Hey there! I’m using kapacitor to perform some operations on two timeseries and I want to combine them to one new series.
First I took a look at this tutorial: Calculate rates across joined series + backfill | Kapacitor 1.5 Documentation
After I’ve done that to create a simple added series, I had a look at the documentation and tried to understand the different nodes and possibilities on how to do this. After a while I got confused on the behavior of the nodes and what the timestamps have to do with this. I hope someone can help me understand this.
Background: I’ve two series with a period of around 15 minutes emitting new points each. So at most two points that should be considered the same are at a 7.5 minutes distance to each other.
I got it to work with the example using a windows node like this:
...
|window()
.period(15m)
.every(1m)
.align()
|last('myfield')
series1|join(series2)
.as('s1', 's2')
...
As I understand this the window is configured to span e.g. from 10:15-10:30 due to the .align() property. The window spans 15 minutes and is emitted every 1 minute. After that, the last point in this 15 minute window is selected. As I understand the join node correctly, it should merge two incoming points, if they are considered the same by timestamp. Since it is already working this way, I’m wondering how the join node knows when to consider the points the same. In my example the points are 3 seconds away from each other in general. It could be 3 minutes though. I’m getting the idea, that the last()-node might be altering the timestamps? Or is it the window messing with the timestamps, such that, when they arrive at the join node, both points have the same timestamp? But how are the two streams synchronizing about that?
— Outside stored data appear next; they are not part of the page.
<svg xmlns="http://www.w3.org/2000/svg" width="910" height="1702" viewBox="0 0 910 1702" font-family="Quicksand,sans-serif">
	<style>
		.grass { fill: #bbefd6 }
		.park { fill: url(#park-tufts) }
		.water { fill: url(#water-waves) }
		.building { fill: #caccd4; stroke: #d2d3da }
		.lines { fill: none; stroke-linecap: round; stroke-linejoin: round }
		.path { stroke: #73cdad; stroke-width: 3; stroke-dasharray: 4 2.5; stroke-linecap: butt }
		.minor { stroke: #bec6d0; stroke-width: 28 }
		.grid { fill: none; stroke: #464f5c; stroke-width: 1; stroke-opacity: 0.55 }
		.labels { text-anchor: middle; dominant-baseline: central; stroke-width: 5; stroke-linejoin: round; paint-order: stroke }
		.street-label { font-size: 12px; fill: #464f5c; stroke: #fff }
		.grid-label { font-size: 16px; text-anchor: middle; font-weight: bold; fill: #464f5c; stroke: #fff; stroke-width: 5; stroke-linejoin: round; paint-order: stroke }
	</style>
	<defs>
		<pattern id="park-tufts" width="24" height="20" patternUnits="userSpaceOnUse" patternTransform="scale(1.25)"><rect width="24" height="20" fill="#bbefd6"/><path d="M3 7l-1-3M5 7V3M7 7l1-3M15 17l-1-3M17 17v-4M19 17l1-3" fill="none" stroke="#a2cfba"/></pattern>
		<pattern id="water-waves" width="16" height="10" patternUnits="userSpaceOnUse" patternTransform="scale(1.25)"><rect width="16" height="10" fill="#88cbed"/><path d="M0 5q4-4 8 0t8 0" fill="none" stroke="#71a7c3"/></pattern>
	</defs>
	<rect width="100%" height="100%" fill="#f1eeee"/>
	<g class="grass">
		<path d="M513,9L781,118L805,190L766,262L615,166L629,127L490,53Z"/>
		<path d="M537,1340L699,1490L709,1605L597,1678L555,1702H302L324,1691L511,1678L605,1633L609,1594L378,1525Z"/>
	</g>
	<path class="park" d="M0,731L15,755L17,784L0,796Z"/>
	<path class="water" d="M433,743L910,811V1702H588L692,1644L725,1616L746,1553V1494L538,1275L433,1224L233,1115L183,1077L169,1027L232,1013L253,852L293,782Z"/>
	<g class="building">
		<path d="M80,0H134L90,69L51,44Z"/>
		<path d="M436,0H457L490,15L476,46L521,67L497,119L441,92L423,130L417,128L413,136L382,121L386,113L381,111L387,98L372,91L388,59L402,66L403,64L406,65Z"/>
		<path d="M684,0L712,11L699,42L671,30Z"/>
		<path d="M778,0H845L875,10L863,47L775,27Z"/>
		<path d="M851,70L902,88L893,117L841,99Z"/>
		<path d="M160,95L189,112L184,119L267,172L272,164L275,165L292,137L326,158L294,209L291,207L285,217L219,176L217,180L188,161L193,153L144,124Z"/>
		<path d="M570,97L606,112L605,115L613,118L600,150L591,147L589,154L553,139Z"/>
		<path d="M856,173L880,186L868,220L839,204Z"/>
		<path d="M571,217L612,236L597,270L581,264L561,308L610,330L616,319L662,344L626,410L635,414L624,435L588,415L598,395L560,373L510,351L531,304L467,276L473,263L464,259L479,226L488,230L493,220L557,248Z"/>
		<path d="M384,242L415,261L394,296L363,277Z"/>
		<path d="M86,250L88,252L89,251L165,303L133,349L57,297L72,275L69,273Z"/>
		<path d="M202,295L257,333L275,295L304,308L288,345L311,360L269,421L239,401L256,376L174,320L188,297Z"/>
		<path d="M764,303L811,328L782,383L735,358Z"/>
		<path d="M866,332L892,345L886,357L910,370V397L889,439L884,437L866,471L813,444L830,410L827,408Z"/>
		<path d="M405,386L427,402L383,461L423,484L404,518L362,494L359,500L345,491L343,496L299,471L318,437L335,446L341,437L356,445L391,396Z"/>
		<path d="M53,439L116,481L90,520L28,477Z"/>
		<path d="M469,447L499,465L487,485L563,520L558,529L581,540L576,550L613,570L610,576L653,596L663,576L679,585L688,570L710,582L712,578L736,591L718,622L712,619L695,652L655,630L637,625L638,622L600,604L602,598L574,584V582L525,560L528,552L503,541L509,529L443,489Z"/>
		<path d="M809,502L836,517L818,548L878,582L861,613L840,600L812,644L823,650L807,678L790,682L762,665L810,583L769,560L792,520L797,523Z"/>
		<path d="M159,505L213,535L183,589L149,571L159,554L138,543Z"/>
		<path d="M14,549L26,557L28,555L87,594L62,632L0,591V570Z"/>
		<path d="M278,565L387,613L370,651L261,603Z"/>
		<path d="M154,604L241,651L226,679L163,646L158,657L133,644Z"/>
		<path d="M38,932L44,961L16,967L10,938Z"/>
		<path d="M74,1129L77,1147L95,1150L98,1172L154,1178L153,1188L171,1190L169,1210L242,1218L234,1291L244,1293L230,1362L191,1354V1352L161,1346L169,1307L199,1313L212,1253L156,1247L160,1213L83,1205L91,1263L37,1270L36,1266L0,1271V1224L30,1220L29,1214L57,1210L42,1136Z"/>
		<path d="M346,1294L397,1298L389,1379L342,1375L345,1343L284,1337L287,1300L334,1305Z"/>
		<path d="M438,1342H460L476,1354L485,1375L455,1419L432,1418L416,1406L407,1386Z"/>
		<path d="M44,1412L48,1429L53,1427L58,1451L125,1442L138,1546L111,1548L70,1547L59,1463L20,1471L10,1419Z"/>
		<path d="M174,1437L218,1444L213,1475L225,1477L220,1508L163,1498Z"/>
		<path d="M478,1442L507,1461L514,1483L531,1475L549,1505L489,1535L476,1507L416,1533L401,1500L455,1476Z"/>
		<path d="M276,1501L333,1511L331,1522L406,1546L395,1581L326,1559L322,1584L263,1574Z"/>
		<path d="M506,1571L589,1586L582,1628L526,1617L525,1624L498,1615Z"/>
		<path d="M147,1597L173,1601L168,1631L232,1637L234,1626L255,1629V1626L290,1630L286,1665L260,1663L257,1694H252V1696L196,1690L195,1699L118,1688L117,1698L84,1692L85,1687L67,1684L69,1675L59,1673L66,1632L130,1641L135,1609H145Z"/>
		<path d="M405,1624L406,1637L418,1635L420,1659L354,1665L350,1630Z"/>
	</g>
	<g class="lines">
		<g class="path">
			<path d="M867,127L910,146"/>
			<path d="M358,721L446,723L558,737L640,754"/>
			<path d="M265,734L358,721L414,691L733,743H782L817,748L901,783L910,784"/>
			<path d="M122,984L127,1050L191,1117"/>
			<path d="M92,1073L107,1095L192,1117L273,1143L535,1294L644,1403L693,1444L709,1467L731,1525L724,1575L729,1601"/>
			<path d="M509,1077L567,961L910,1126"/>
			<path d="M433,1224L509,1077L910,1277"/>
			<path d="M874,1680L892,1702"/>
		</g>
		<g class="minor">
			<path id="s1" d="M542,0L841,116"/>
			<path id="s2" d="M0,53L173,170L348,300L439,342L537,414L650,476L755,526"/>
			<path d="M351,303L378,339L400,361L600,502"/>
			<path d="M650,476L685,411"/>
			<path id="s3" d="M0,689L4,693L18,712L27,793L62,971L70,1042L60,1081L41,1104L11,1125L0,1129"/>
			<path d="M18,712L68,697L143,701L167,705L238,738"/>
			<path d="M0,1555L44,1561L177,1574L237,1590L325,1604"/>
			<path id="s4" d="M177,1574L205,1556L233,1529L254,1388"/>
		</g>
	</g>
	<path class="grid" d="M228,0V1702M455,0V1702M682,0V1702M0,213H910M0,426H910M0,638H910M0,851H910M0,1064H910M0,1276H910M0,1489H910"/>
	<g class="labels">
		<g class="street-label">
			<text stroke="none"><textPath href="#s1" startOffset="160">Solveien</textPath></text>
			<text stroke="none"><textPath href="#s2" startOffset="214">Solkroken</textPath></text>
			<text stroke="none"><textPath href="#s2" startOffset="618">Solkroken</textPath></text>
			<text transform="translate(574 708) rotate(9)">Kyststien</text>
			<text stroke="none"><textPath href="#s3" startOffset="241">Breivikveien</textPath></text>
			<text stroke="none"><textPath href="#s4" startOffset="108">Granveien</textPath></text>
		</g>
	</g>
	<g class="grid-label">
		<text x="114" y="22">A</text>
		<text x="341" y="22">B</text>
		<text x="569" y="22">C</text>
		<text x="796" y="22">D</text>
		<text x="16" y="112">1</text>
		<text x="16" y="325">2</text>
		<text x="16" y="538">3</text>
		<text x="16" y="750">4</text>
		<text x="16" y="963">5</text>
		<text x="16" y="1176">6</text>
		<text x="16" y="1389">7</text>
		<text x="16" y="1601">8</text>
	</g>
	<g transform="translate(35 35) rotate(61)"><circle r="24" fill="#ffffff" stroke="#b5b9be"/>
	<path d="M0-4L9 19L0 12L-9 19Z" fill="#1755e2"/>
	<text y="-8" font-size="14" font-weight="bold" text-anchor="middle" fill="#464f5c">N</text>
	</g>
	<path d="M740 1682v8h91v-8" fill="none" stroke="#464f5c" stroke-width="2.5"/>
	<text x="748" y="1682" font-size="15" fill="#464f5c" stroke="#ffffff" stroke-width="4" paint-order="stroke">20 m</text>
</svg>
Because of this confusion I tried to build a joined stream with the documentation as I thought it would make sense.
...
|from()
...
stream1|join(stream2)
.tolerance(8m)
...
So in this approach I just used two plain streams and joined them by tolerance. As the most distance between two points is 7.5 minutes (don’t compute a point if a source provides no point) I thought this should be equivalent, such that every 8 minutes a point in the new series should be computed out of every incoming point of the two originating series. Unfortunately this works for several minutes, hours or even days but eventually stops emtting points while the first approach works for several weeks now.
I’m asking myself, why is the first approach working, when based on the documentation no timestamp should be modified and hence the join node should never consider two points the same, while the second approach does not always work when the tolerance() property suggests to be the exact right tool for this job.